**DIRECTIVE**
The required result is an exact copy of every line from the one with "[76,750,182,761] 800-329-2979. ->" through the last line below, with the pictures left out.

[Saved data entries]

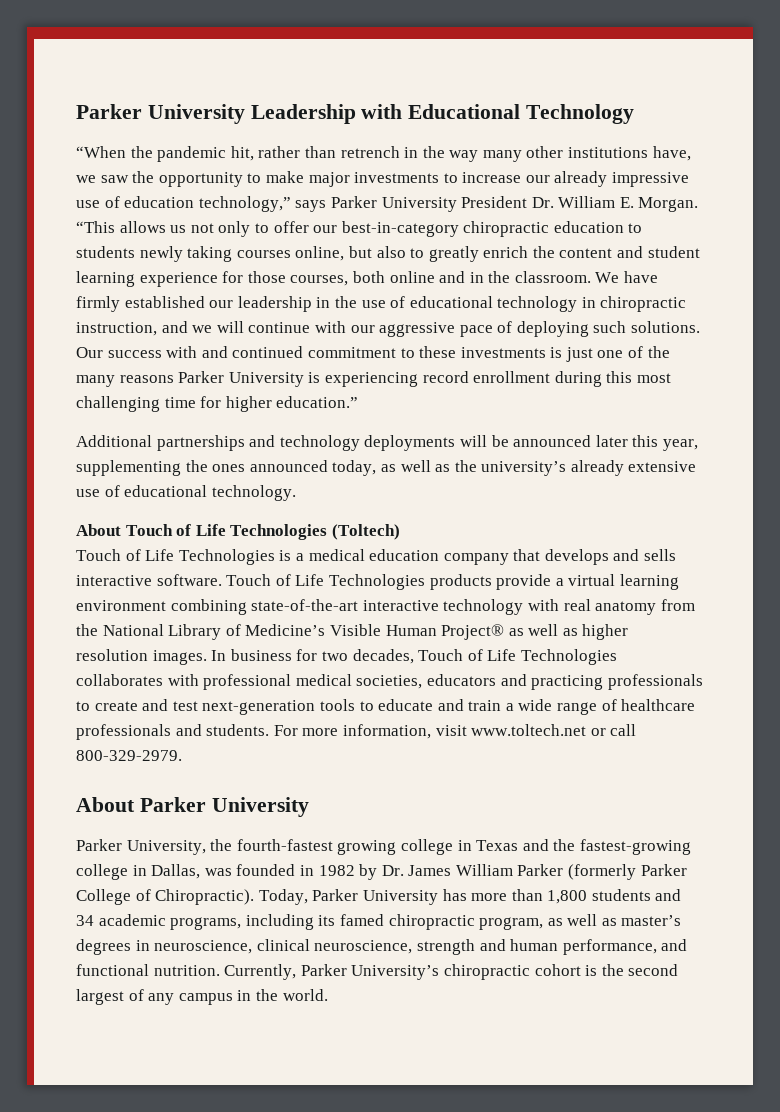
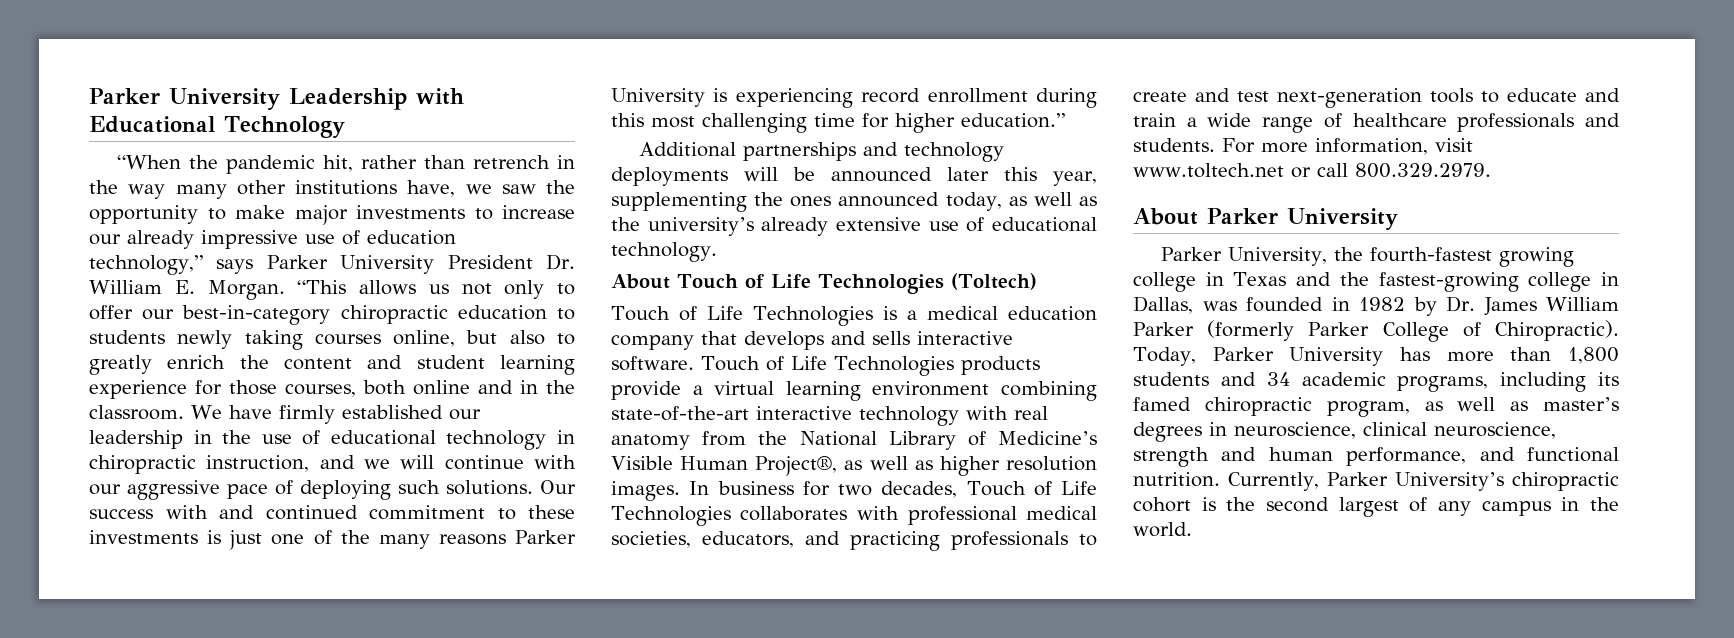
[441,624,505,640] Project® -> [755,456,838,476] Project®,
[426,674,496,686] educators -> [702,531,794,548] educators,
[76,750,182,761] 800-329-2979. -> [1354,163,1491,178] 800.329.2979.

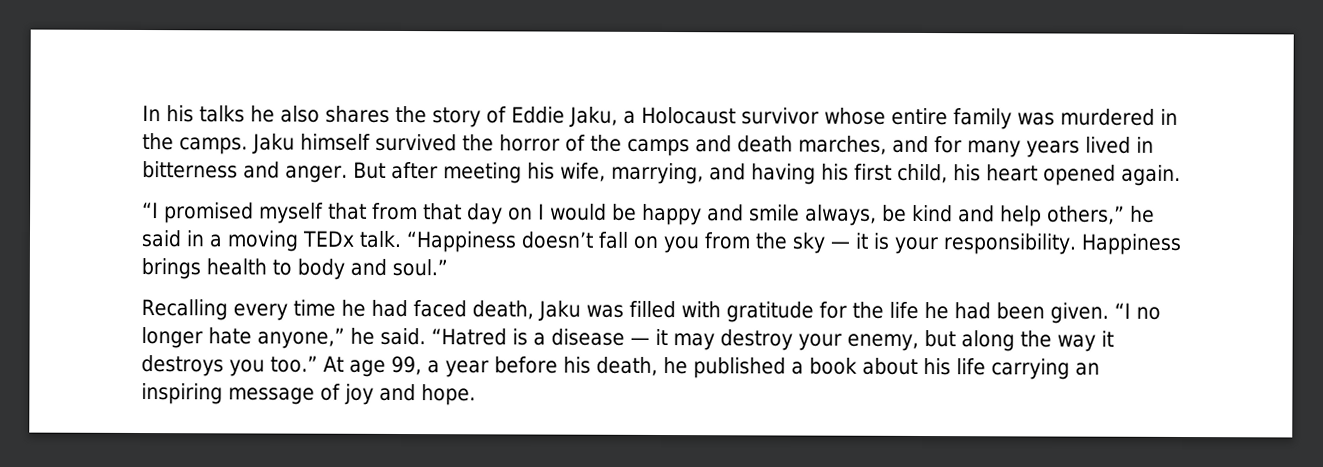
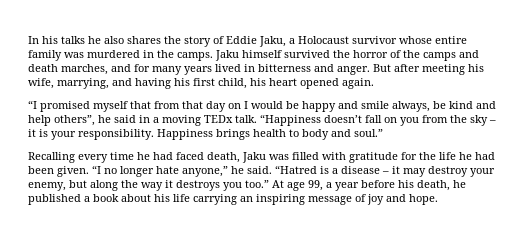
[1047,205,1125,225] others,” -> [54,115,95,126] others”,
[829,241,850,249] — -> [489,120,496,123] –
[629,337,650,345] — -> [382,171,389,174] –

**FINAL ANSWER**
[76,750,182,761] 800-329-2979. -> [1354,163,1491,178] 800.329.2979.

[1047,205,1125,225] others,” -> [54,115,95,126] others”,
[829,241,850,249] — -> [489,120,496,123] –
[629,337,650,345] — -> [382,171,389,174] –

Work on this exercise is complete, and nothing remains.